The entire listing below is to be reproduced exactly.

- TASK MATERIAL -
>>

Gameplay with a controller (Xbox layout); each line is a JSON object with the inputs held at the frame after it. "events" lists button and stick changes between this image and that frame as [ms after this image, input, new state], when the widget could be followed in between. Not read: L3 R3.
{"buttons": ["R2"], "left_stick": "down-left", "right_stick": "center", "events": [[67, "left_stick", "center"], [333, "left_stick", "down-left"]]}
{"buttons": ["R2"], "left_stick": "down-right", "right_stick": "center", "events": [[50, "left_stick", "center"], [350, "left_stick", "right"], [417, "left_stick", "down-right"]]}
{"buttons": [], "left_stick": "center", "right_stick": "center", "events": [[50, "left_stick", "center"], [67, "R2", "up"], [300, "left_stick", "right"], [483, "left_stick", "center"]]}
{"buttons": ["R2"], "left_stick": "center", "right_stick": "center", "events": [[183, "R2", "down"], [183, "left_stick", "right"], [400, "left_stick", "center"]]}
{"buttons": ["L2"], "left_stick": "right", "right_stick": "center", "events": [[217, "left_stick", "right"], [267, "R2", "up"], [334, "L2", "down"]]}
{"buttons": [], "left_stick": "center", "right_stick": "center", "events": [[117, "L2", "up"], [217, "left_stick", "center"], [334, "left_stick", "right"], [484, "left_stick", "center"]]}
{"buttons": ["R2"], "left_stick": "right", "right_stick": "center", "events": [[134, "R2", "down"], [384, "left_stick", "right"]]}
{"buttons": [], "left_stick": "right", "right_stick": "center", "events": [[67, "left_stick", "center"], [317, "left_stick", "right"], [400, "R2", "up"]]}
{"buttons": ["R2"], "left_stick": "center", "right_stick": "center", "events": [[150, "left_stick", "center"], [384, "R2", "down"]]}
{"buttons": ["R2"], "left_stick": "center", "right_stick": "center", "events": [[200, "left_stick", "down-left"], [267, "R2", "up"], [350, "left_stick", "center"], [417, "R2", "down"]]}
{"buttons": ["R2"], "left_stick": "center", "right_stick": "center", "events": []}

<<

- FINISHED TASK -
Gameplay with a controller (Xbox layout); each line is a JSON object with the inputs held at the frame after it. "events" lists button and stick changes between this image and that frame as [ms after this image, input, new state], when the widget could be followed in between. Not read: L3 R3.
{"buttons": ["R2"], "left_stick": "down-left", "right_stick": "center", "events": [[67, "left_stick", "center"], [333, "left_stick", "down-left"]]}
{"buttons": ["R2"], "left_stick": "down-right", "right_stick": "center", "events": [[50, "left_stick", "center"], [350, "left_stick", "right"], [417, "left_stick", "down-right"]]}
{"buttons": [], "left_stick": "center", "right_stick": "center", "events": [[50, "left_stick", "center"], [67, "R2", "up"], [300, "left_stick", "right"], [483, "left_stick", "center"]]}
{"buttons": ["R2"], "left_stick": "center", "right_stick": "center", "events": [[183, "R2", "down"], [183, "left_stick", "right"], [400, "left_stick", "center"]]}
{"buttons": ["L2"], "left_stick": "right", "right_stick": "center", "events": [[217, "left_stick", "right"], [267, "R2", "up"], [334, "L2", "down"]]}
{"buttons": [], "left_stick": "center", "right_stick": "center", "events": [[117, "L2", "up"], [217, "left_stick", "center"], [334, "left_stick", "right"], [484, "left_stick", "center"]]}
{"buttons": ["R2"], "left_stick": "right", "right_stick": "center", "events": [[134, "R2", "down"], [384, "left_stick", "right"]]}
{"buttons": [], "left_stick": "right", "right_stick": "center", "events": [[67, "left_stick", "center"], [317, "left_stick", "right"], [400, "R2", "up"]]}
{"buttons": ["R2"], "left_stick": "center", "right_stick": "center", "events": [[150, "left_stick", "center"], [384, "R2", "down"]]}
{"buttons": ["R2"], "left_stick": "center", "right_stick": "center", "events": [[200, "left_stick", "down-left"], [267, "R2", "up"], [350, "left_stick", "center"], [417, "R2", "down"]]}
{"buttons": ["R2"], "left_stick": "center", "right_stick": "center", "events": []}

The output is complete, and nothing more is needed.